> [WHAT TO WORK ON]:
(1) In the passage on fees and rent-seeking below, rewrite the paragraph that begins "Rent-seeking is the practice of acquiring" as a short list that keeps its main facts.
(2) Answer these questions from the passage on fees and rent-seeking below, marking each answer with the same letter:
(a) What condition does the passage give for a transaction to occur?
(b) What does the feudal lord install across the river?
(c) In the taxi licensing example, from whom and to whom is wealth redistributed?

> [DOCUMENT EXTRACT]:
START
I’m willing to pay these fees because the value I get from the service is worth at least as much to me as the fee.

A transaction occurs when:

Value to user >= Service provider cost + Fee

For most internet services, the Service provider cost for the marginal user trends to zero1. The user gets value from the service while the cost to provide the service decreases. This is why internet companies with strong economic moats have such incredible margins.

Fees are not the same as economic rents, though they are often conflated when discussing crypto.

“In the internet era, the rent-seeking applications captured all the value. The protocols they were built on top of captured almost none2.”

Pantera describes web2 (current internet) as rent-seeking (and implies web3 will remove rents). However, this statement can be misleading3: web2 applications captured all the value primarily through fees.

What is rent-seeking?

Rent-seeking is an individual’s or entity’s use of company, organizational or individual resources to obtain economic gain without reciprocating any benefits to society through wealth creation.4

Rent-seeking is the practice of acquiring economic gain without creating value for users or society. In contrast, a fee can only be charged if the user values the service enough to pay it.

Some examples of rent-seeking:

  • A company lobbies the government for loan subsidies, grants or tariff protection in order to be given wealth for value already created. No new value creation; wealth redistributed from taxpayer to company.
  • A feudal lord installs a chain across a river that flows through his land and then hires a collector to charge passing boats a fee to lower the chain. No new value creation; wealth redistributed from passerbys to the lord.
  • Licenses that limit access to lucrative occupations, such as Taxi licensing. Licenses constrain the overall supply of taxi services (without ensuring quality) and prevent competition. No new value creation; wealth redistributed from passengers to taxi business proprietors.
END
> [GIVEN INFORMATION]:
START
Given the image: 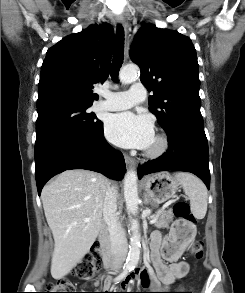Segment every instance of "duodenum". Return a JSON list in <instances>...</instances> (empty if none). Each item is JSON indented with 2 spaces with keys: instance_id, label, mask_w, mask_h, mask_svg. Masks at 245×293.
Returning <instances> with one entry per match:
<instances>
[{
  "instance_id": "obj_1",
  "label": "duodenum",
  "mask_w": 245,
  "mask_h": 293,
  "mask_svg": "<svg viewBox=\"0 0 245 293\" xmlns=\"http://www.w3.org/2000/svg\"><path fill=\"white\" fill-rule=\"evenodd\" d=\"M99 242L101 245L100 254L108 268L112 267V261L109 252V231L107 228H102L99 231Z\"/></svg>"
}]
</instances>
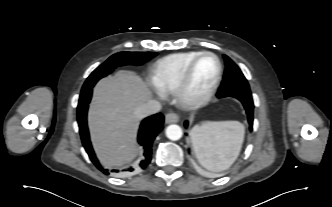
END
> [EXPECTED OUTPUTS]:
(1)
- Rent-seeking means gaining economically without creating value for users or society.
- A fee, by contrast, can be charged only if the user values the service enough to pay it.

(2)
(a) A transaction occurs when Value to user >= Service provider cost + Fee.
(b) He installs a chain across the river.
(c) Wealth is redistributed from passengers to taxi business proprietors.